# AIM OF THE TASK
Please give back every entry in full, word for word, but none of the pictures.
# # # # #
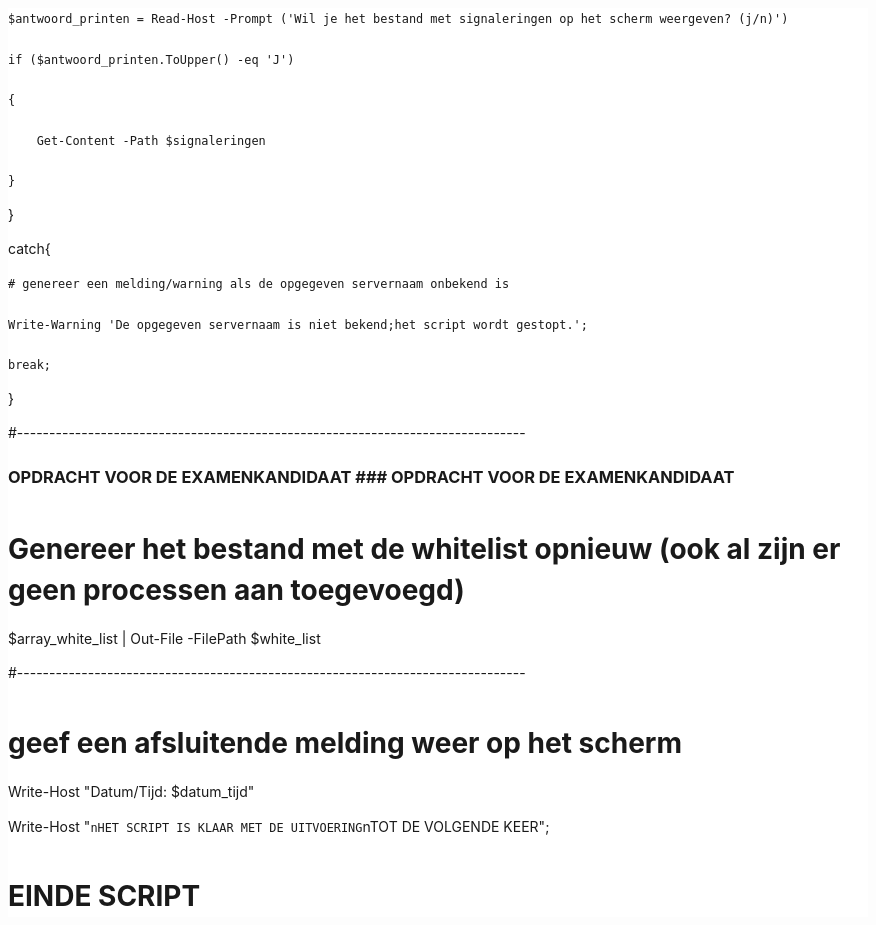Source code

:     $antwoord_printen = Read-Host -Prompt ('Wil je het bestand met signaleringen op het scherm weergeven? (j/n)')

    if ($antwoord_printen.ToUpper() -eq 'J')

    {

        Get-Content -Path $signaleringen

    }

}

catch{

    # genereer een melding/warning als de opgegeven servernaam onbekend is

    Write-Warning 'De opgegeven servernaam is niet bekend;het script wordt gestopt.';

    break;

}



#-------------------------------------------------------------------------------

### OPDRACHT VOOR DE EXAMENKANDIDAAT ### OPDRACHT VOOR DE EXAMENKANDIDAAT ###

# Genereer het bestand met de whitelist opnieuw (ook al zijn er geen processen aan toegevoegd)



$array_white_list | Out-File -FilePath $white_list

#-------------------------------------------------------------------------------





# geef een afsluitende melding weer op het scherm

Write-Host "Datum/Tijd: $datum_tijd" 

Write-Host  "`nHET SCRIPT IS KLAAR MET DE UITVOERING`nTOT DE VOLGENDE KEER";





# EINDE SCRIPT #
# # # # #
# REPLY
Source code

:     $antwoord_printen = Read-Host -Prompt ('Wil je het bestand met signaleringen op het scherm weergeven? (j/n)')

    if ($antwoord_printen.ToUpper() -eq 'J')

    {

        Get-Content -Path $signaleringen

    }

}

catch{

    # genereer een melding/warning als de opgegeven servernaam onbekend is

    Write-Warning 'De opgegeven servernaam is niet bekend;het script wordt gestopt.';

    break;

}



#-------------------------------------------------------------------------------

### OPDRACHT VOOR DE EXAMENKANDIDAAT ### OPDRACHT VOOR DE EXAMENKANDIDAAT ###

# Genereer het bestand met de whitelist opnieuw (ook al zijn er geen processen aan toegevoegd)



$array_white_list | Out-File -FilePath $white_list

#-------------------------------------------------------------------------------





# geef een afsluitende melding weer op het scherm

Write-Host "Datum/Tijd: $datum_tijd" 

Write-Host  "`nHET SCRIPT IS KLAAR MET DE UITVOERING`nTOT DE VOLGENDE KEER";





# EINDE SCRIPT #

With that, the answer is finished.